Simulations

LDAK allows generation of phenotypic and genotypic data. The former can be used for testing the accuracy of SNP-based heritability analysis for different phenotypic models.

The argument for generating phenotypic values is

--make-phenos <output>

which requires the following options (to restrict to a subset of data, see Data Filtering):

--bfile/--gen/--sp/--speed <prefix> - to specify data files (see File Formats).

--weights <weightsfile> and --power <float> - to specify the Heritability Model.

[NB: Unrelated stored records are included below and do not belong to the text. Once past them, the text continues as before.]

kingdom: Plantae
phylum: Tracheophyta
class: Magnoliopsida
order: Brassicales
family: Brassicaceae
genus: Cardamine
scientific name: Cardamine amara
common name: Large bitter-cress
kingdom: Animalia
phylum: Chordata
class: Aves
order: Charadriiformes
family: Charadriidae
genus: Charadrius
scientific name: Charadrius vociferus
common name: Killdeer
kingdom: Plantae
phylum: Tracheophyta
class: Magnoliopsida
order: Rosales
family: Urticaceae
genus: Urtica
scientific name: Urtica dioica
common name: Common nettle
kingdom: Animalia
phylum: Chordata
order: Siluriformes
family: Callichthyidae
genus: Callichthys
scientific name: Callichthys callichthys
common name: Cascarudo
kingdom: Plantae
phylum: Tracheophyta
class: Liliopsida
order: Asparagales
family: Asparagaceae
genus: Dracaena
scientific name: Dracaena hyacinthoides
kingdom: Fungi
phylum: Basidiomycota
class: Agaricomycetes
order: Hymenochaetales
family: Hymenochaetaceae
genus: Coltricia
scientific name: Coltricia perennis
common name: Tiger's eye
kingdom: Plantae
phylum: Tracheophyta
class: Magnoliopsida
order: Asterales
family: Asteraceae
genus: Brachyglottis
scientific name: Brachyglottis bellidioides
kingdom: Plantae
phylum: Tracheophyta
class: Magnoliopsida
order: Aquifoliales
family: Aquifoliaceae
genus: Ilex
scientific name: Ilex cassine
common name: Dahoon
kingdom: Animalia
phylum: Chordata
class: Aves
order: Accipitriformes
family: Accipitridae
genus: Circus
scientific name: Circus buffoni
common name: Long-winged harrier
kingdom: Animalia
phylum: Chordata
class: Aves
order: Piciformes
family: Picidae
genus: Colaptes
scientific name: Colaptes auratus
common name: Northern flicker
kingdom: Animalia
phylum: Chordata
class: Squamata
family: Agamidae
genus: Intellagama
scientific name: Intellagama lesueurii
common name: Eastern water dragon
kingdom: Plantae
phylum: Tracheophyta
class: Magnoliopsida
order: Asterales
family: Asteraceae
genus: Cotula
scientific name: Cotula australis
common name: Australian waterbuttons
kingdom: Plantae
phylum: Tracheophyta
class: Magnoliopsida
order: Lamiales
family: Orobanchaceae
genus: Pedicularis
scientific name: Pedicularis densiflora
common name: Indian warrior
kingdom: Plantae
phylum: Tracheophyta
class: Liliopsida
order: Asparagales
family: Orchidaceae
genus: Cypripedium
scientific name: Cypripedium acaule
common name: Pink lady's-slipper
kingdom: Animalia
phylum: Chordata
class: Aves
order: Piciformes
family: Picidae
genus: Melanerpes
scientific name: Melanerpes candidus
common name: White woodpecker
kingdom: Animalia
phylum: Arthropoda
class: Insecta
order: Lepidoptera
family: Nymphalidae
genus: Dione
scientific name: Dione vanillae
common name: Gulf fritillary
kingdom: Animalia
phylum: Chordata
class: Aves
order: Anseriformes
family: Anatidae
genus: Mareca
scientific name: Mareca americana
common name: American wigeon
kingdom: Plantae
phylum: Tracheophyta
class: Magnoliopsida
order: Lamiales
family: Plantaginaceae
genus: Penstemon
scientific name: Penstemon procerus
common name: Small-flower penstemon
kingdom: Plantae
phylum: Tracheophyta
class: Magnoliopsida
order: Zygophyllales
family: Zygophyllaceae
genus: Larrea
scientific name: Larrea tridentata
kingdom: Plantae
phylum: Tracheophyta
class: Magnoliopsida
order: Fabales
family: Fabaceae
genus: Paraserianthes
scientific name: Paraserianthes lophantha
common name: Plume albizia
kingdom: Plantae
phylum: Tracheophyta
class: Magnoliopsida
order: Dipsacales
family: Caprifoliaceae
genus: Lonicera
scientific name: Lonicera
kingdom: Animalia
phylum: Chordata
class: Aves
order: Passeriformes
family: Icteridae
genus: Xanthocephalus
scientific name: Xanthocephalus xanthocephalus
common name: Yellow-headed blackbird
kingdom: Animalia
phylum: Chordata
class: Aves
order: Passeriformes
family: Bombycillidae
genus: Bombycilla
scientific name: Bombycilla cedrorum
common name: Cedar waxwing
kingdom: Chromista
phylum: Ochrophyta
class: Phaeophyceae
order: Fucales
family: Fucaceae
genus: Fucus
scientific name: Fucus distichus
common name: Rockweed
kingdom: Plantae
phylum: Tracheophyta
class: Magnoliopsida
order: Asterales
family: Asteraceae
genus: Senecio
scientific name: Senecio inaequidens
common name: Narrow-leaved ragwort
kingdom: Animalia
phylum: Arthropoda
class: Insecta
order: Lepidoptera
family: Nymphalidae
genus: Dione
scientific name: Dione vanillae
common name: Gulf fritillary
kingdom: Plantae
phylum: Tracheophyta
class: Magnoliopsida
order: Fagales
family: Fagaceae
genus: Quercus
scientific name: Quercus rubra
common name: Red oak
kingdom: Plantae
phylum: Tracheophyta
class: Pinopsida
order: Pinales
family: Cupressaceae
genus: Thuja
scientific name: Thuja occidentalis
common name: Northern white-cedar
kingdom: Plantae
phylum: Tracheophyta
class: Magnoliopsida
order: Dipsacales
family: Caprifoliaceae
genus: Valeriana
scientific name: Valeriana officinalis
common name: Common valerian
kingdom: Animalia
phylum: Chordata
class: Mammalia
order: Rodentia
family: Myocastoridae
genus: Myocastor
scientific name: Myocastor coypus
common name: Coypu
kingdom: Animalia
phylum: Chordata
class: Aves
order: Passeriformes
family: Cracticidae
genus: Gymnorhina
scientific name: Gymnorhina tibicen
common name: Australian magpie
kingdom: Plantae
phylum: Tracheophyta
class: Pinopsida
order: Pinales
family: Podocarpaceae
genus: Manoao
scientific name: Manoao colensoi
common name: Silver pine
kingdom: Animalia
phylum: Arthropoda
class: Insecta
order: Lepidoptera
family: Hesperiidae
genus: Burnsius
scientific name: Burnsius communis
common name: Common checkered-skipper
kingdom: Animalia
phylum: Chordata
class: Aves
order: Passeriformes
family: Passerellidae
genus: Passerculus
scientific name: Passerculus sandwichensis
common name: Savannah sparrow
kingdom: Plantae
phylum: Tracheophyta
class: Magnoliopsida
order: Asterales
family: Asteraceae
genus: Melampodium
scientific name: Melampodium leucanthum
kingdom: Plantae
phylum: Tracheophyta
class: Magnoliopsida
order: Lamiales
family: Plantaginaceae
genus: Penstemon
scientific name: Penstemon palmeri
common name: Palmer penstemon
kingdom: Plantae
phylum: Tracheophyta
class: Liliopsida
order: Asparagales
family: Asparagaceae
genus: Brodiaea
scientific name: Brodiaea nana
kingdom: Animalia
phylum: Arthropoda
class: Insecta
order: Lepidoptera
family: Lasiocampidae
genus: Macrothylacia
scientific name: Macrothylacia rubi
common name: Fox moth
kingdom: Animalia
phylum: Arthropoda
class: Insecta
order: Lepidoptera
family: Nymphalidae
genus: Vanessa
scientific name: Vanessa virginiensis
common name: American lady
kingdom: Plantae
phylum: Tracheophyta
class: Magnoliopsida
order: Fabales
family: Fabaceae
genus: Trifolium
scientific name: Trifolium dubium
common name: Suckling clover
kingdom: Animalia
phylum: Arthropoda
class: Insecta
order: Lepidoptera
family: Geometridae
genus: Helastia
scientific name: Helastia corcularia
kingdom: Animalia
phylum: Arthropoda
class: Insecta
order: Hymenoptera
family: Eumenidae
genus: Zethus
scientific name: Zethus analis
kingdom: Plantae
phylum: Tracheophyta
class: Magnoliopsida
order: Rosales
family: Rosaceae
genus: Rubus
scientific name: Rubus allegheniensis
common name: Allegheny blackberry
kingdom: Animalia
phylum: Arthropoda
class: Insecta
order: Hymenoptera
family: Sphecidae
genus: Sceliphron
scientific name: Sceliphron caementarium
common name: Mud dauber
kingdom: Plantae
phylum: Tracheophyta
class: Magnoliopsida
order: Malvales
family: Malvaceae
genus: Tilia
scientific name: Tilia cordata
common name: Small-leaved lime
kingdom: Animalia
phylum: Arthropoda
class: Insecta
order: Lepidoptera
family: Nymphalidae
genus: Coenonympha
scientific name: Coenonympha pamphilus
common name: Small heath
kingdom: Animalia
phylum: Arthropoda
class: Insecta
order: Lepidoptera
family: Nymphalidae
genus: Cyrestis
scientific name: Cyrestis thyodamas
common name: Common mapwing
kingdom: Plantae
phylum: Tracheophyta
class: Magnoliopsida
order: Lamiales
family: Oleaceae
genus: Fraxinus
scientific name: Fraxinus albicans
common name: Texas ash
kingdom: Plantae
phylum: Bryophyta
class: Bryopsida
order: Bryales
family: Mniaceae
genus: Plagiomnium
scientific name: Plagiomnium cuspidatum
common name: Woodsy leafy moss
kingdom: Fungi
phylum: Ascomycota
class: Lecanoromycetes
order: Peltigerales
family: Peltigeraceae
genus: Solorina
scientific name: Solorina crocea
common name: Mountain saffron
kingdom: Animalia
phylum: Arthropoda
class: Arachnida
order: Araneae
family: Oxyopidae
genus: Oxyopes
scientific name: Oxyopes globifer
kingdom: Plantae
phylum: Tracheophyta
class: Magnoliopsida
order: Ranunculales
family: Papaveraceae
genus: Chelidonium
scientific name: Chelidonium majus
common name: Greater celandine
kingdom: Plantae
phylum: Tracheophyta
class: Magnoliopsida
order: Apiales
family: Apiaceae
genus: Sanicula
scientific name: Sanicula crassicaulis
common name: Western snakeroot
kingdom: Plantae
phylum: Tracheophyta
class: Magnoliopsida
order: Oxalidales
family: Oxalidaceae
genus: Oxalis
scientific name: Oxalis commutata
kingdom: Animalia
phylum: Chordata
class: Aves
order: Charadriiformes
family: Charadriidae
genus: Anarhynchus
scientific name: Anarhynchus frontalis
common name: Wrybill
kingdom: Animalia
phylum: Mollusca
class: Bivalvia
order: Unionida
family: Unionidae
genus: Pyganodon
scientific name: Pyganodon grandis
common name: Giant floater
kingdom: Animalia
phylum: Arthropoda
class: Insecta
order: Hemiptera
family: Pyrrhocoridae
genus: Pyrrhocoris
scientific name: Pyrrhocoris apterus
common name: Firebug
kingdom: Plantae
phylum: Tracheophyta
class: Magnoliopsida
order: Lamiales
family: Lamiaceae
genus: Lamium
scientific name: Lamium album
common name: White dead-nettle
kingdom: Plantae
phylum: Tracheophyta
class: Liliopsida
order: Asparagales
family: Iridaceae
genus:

--her <float> - to specify the heritability for the simulated phenotypes (i.e., the proportion of total phenotypic variation explained by the genetic contribution).

--num-phenos <integer> - to specify the number of phenotypes to generate.

--num-causals <integer> - to specify the number of predictors contributing to each phenotype (to specify that all predictors are causal, use --num-causals -1).

LDAK will first compute breeding values (the genetic contributions) and save these to <output>.breed; then it will add noise to produce phenotypes with the desired heritability, and save these to <output>.pheno (both files will be in PLINK format). The list of causal predictors and effects will be stored in <output>.effects.

By default, LDAK will pick causal predictors at random; if you would prefer to specify which predictors are causal for each phenotype, use --causals <causalsfile>. Similarly, LDAK will by default sample effect sizes from a standard normal distribution; to instead specify the effect sizes use --effects <effectsfile>. Both <causalsfile> and <effectsfile> should be text files with one row per phenotype and one column per causal predictor.

To generate binary phenotypes, add the option --prevalence. LDAK will then treat the just-generated phenotypes as liabilities, so that individuals with value above Inverse_CDF(prevalence) will become cases (phenotype 2), while those below this threshold will become controls (phenotype 1). These binary phenotypes will be stored in <output>.pheno, while the liabilities will be stored in <output>.liab.

To generate correlated predictors, add the option --bivar; LDAK will then generate pairs of traits with the specified genetic correlation. For example, if you use --her 0.8, --num-phenos 4 and --bivar 0.5, then LDAK will generate four phenotypes with heritability 0.8, such that Phenotypes 1 and 2 will have correlation 0.5, and likewise Phenotypes 3 and 4 (whereas phenotype pairs 1 and 3, 1 and 4, 2 and 3, 2 and 4 will be uncorrelated).
_ _ _ _ _ _ _ _ _ _ _ _ _ _ _ _ _ _ _ _ _ _ _ _ _ _ _ _ _ _ _ _ _ _ _ _ _ _ _ _ _ _ _ _ _ _

The argument for generating SNP values is

--make-snps <output> --num-snps <integer> --num-samples

which requires the following two options:

--num-samples <integer> - to specify the number of samples.

--num-snps <integer> - to specify the number of SNPs.

LDAK will create a simple dataset, saved in binary PLINK format to <output>.bed, <output>.bim and <output>.fam. The generation process is very simple, assuming Hardy-Weinberg equilibrium and linkage equilibrium. The default MAF range of SNPs is 0 to 0.5, but this can be changed using --maf-low <float> and --maf-high <float>.